Would you please output, word for word, the span of the listing below that opens on the line containing "none; stroke-linecap: round;" and closes on the line containing "#442b0f; stroke-width: 5.5"? Include both ends and nothing more.
---*---
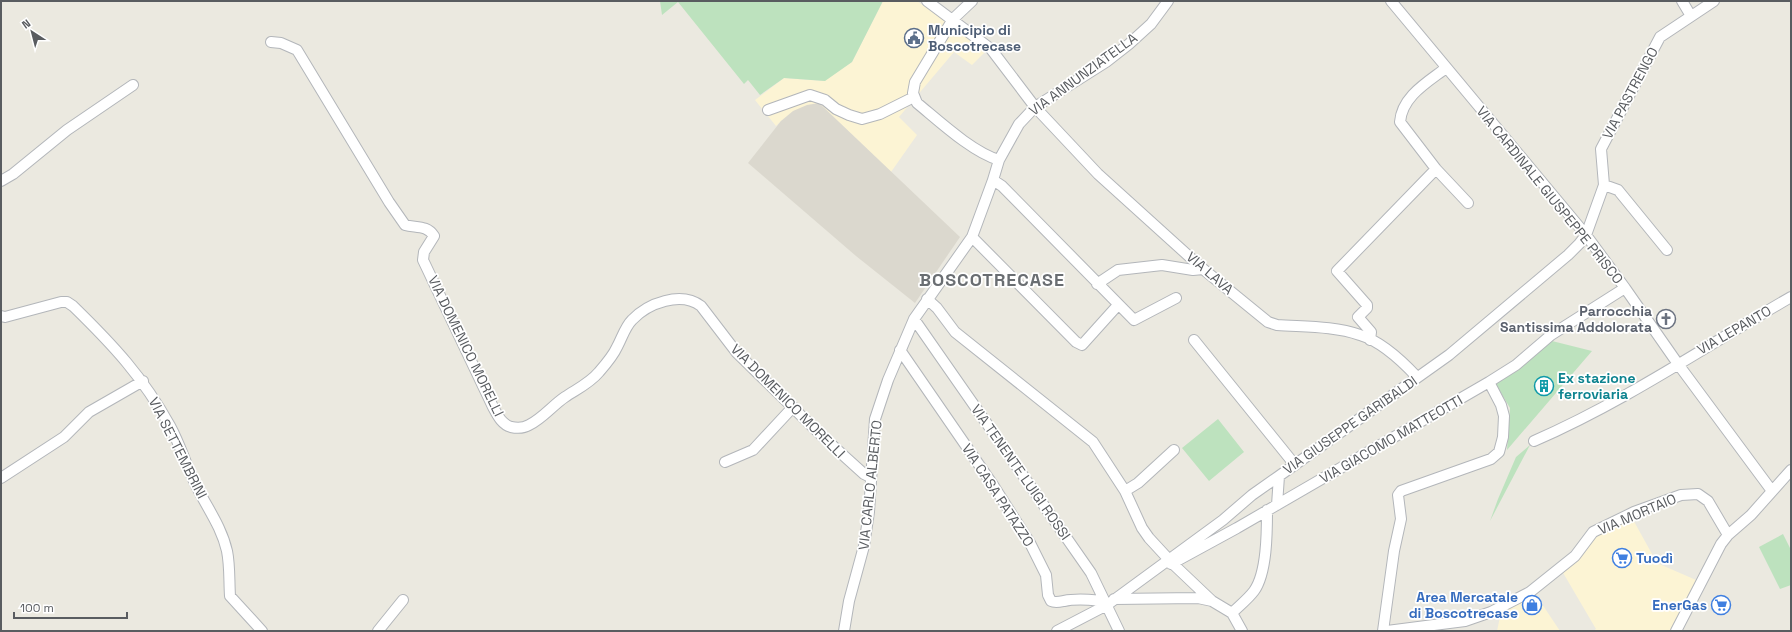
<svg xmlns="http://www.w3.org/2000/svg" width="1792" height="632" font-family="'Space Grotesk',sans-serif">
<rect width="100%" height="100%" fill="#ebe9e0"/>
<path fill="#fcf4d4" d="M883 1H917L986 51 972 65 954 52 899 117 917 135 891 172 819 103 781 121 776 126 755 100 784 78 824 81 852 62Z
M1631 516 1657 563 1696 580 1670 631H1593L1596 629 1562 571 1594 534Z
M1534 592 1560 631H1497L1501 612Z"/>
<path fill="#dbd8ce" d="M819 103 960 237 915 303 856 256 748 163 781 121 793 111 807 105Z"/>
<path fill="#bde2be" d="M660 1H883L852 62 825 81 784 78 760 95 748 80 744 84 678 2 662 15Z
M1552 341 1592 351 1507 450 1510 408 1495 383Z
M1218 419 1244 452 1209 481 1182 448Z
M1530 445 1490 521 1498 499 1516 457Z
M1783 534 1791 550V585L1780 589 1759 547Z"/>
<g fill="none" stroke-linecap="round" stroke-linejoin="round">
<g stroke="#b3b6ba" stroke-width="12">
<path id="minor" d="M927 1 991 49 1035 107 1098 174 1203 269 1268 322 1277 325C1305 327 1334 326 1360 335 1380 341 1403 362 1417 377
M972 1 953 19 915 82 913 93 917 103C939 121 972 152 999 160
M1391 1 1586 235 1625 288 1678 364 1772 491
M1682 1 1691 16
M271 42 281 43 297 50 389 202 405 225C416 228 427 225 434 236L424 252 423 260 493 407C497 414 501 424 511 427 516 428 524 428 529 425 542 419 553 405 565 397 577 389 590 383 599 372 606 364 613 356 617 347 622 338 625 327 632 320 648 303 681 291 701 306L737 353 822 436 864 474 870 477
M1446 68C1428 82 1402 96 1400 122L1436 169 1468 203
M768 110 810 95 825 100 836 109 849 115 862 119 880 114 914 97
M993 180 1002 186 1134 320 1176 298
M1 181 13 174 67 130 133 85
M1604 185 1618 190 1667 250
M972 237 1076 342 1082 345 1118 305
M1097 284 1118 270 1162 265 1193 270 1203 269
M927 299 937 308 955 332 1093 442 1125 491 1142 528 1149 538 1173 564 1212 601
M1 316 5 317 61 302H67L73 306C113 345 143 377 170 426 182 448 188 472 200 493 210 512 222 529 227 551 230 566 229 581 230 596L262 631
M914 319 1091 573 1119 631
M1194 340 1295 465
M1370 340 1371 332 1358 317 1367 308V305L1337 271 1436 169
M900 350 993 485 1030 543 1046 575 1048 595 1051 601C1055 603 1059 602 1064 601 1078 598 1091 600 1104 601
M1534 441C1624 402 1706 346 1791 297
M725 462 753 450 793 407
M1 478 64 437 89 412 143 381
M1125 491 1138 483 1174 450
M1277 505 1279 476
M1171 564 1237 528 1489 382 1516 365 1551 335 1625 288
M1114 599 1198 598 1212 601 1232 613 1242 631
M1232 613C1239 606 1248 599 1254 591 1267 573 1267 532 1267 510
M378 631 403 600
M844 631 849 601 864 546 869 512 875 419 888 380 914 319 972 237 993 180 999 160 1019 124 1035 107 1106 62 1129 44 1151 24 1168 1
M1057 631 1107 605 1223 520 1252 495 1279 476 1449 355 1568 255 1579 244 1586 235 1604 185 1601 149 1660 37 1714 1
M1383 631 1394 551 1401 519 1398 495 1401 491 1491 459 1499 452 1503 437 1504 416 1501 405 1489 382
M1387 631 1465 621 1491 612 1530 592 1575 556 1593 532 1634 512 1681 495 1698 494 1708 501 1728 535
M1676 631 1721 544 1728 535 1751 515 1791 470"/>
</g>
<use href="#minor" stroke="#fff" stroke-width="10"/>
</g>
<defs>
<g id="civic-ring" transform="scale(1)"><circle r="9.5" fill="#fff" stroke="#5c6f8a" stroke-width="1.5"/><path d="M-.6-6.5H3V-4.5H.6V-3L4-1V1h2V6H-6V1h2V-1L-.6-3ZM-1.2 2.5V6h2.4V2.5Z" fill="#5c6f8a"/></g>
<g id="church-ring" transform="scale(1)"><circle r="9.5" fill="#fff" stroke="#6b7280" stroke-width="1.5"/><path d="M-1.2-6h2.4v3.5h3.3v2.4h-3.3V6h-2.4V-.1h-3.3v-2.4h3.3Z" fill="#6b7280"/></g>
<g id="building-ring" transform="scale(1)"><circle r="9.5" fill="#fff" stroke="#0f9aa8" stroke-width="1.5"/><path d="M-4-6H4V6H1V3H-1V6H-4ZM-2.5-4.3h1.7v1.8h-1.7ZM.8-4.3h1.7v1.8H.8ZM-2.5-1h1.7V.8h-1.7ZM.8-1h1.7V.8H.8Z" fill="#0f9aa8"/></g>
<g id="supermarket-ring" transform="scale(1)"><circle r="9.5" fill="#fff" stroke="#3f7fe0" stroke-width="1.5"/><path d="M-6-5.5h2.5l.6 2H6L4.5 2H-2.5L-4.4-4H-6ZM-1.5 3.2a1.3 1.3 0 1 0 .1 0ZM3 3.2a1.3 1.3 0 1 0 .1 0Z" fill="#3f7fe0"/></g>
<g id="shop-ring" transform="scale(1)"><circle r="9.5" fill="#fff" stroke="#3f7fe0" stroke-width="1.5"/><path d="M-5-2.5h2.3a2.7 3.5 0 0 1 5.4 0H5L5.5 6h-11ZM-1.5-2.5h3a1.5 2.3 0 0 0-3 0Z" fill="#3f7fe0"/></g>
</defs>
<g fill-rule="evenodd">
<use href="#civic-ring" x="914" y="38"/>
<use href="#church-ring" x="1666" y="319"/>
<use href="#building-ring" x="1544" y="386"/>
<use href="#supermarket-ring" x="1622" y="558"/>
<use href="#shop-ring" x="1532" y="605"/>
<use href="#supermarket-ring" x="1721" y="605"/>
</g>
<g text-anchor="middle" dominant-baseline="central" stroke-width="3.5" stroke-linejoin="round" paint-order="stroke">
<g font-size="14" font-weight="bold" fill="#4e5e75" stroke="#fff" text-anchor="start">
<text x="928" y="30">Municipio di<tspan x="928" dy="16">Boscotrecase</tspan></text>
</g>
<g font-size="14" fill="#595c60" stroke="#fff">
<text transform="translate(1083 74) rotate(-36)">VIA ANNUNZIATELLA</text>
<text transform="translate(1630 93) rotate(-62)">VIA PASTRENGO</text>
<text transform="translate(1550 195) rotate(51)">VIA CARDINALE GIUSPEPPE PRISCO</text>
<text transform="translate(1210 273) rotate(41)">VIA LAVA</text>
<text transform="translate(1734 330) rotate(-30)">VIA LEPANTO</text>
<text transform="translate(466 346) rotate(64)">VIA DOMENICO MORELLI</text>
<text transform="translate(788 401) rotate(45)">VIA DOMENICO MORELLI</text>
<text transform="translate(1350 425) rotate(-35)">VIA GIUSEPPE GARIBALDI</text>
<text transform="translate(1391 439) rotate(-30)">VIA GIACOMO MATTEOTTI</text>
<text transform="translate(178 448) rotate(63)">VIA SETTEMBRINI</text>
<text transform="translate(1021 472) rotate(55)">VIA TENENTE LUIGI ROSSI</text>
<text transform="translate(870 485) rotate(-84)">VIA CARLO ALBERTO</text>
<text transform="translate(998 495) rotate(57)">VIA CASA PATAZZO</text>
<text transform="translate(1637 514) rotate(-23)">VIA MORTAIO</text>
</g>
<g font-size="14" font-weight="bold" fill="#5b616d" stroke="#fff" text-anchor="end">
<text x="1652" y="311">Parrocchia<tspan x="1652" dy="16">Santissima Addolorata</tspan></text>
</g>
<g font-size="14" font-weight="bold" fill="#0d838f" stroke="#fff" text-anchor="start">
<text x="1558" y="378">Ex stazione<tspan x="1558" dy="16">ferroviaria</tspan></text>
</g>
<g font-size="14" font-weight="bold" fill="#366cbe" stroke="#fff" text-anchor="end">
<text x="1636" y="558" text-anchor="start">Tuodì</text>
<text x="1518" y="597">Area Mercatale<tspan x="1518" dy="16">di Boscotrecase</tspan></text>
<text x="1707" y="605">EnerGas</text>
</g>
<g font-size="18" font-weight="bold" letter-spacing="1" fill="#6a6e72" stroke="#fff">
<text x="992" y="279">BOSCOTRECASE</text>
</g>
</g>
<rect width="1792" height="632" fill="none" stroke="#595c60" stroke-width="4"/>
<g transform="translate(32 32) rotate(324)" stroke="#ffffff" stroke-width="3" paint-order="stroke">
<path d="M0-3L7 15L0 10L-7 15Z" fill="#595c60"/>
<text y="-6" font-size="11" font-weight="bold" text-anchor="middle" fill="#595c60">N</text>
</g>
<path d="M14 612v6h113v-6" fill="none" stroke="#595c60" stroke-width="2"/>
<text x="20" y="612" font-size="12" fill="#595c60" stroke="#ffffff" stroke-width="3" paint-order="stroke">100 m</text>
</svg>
---*---
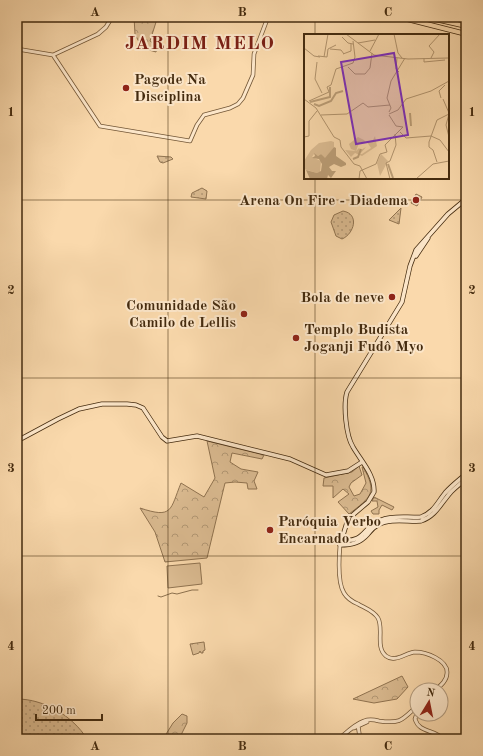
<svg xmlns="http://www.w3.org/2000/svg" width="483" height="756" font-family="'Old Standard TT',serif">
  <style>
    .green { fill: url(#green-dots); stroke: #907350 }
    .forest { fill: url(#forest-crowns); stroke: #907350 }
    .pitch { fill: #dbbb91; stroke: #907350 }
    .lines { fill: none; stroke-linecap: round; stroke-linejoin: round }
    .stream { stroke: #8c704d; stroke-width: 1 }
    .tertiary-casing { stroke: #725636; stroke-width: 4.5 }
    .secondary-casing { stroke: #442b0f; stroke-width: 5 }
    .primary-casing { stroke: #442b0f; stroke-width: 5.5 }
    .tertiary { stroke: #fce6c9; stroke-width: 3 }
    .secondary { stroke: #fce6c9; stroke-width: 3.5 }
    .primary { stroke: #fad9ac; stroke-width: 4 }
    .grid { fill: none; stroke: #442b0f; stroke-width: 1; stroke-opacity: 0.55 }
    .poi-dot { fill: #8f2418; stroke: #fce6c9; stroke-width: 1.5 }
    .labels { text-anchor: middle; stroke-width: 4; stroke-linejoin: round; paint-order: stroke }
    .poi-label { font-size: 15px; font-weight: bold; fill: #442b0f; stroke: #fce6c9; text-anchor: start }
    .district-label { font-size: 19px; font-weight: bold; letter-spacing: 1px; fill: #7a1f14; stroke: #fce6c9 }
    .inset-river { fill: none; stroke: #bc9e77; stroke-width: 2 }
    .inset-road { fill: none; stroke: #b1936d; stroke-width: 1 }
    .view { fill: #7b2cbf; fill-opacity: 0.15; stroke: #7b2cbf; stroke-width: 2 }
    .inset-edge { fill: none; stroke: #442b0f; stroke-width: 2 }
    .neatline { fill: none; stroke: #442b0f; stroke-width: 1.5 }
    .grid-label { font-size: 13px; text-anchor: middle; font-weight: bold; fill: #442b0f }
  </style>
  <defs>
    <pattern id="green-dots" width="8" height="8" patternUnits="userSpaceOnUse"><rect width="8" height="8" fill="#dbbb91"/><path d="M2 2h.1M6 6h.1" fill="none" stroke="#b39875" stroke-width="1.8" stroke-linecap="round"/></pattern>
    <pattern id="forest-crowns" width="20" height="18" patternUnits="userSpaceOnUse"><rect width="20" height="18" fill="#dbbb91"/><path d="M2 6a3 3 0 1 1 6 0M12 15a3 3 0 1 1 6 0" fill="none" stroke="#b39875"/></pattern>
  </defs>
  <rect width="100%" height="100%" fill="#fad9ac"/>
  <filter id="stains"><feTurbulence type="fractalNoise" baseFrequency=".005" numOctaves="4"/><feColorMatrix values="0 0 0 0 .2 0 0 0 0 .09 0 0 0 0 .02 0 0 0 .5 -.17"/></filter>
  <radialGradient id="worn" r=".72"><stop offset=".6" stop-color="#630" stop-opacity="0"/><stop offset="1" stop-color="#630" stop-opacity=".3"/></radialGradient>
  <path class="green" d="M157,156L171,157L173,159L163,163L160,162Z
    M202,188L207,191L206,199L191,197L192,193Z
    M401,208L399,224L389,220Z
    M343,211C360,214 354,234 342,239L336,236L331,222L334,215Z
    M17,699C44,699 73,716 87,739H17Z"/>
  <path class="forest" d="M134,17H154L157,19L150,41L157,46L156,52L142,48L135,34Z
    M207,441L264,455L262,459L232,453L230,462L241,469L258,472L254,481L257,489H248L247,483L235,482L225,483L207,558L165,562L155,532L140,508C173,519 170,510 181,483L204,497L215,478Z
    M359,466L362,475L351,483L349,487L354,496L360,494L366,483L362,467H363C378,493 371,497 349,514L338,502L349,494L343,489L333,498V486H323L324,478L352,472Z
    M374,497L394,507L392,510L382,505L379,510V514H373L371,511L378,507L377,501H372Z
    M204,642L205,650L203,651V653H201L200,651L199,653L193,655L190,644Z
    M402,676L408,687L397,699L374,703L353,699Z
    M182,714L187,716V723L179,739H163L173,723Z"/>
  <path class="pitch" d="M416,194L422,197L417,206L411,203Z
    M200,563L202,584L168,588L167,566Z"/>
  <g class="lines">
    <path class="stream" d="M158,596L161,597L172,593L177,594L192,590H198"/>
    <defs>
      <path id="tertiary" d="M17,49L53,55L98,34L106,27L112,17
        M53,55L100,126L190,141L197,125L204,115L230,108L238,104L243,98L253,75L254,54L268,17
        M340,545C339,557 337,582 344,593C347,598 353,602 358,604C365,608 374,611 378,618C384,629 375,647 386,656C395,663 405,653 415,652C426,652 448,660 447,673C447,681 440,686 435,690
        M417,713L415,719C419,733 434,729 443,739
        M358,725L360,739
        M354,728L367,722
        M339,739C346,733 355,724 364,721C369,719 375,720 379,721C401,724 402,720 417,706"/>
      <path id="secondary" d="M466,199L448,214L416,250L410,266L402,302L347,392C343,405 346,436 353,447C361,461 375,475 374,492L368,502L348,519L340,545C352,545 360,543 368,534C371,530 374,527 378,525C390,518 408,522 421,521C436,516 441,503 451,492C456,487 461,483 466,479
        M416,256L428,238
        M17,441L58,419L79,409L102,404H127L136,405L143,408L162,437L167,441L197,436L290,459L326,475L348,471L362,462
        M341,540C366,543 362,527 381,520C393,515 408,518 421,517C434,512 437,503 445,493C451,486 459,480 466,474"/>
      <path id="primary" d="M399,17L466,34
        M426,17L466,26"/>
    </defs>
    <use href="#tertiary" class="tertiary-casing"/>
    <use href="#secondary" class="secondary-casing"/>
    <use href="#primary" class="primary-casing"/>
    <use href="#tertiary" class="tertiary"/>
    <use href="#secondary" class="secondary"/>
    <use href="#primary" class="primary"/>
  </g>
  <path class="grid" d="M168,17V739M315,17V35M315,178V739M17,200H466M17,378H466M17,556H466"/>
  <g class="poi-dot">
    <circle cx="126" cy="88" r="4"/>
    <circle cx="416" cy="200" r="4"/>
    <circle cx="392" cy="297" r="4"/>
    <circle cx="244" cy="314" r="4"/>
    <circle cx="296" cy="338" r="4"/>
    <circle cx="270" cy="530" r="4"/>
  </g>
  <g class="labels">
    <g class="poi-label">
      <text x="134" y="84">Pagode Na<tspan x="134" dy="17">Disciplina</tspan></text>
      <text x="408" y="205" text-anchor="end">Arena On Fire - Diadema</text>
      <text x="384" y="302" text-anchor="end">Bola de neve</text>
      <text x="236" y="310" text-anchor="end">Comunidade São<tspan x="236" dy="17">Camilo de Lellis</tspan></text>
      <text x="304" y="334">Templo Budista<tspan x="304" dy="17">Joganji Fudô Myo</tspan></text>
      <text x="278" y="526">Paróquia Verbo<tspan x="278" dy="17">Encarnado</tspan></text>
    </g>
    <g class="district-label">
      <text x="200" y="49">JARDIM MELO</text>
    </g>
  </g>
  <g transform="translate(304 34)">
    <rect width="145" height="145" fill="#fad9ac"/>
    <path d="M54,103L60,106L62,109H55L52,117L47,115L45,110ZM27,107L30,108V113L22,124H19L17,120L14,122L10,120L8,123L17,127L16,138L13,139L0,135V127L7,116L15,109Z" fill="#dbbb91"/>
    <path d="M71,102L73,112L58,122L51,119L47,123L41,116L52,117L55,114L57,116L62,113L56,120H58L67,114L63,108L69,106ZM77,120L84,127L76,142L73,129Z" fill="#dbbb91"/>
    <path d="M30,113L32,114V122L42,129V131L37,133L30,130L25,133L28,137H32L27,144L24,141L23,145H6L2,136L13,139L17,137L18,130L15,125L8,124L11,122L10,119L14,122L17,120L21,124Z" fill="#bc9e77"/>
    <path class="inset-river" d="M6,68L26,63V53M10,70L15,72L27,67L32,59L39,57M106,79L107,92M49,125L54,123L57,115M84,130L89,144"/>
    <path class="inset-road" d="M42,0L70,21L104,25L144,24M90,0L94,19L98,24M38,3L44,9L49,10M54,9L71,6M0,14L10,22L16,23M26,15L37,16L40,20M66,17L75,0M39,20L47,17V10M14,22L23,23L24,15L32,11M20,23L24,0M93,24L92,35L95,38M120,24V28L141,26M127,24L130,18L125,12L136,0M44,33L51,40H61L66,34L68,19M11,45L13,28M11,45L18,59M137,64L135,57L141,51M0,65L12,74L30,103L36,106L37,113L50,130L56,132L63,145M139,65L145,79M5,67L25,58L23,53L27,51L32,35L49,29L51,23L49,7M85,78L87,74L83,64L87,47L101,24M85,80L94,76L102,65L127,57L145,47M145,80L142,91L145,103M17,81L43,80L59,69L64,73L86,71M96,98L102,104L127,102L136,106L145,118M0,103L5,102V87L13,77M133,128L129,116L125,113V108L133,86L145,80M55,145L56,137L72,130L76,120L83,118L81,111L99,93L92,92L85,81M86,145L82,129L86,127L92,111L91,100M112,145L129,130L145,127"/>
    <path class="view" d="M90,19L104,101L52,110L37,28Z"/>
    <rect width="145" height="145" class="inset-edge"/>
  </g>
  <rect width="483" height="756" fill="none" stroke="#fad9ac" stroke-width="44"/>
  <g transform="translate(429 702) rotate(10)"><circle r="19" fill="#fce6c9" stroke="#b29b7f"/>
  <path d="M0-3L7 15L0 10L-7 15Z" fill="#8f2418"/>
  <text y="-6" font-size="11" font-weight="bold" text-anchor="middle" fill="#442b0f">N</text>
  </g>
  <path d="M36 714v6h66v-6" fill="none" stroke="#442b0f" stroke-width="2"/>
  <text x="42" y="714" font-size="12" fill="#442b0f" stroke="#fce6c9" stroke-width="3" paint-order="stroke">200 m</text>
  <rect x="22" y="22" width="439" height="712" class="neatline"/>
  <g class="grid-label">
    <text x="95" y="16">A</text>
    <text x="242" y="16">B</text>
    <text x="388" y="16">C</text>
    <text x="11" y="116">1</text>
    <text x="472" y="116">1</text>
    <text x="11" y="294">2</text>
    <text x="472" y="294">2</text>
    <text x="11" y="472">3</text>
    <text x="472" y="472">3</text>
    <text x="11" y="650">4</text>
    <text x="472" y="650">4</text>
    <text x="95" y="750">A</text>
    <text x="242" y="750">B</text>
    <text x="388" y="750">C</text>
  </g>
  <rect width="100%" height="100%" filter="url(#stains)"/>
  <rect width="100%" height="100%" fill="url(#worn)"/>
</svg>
---*---
■ **PROBLEM SOLUTION**
    .lines { fill: none; stroke-linecap: round; stroke-linejoin: round }
    .stream { stroke: #8c704d; stroke-width: 1 }
    .tertiary-casing { stroke: #725636; stroke-width: 4.5 }
    .secondary-casing { stroke: #442b0f; stroke-width: 5 }
    .primary-casing { stroke: #442b0f; stroke-width: 5.5 }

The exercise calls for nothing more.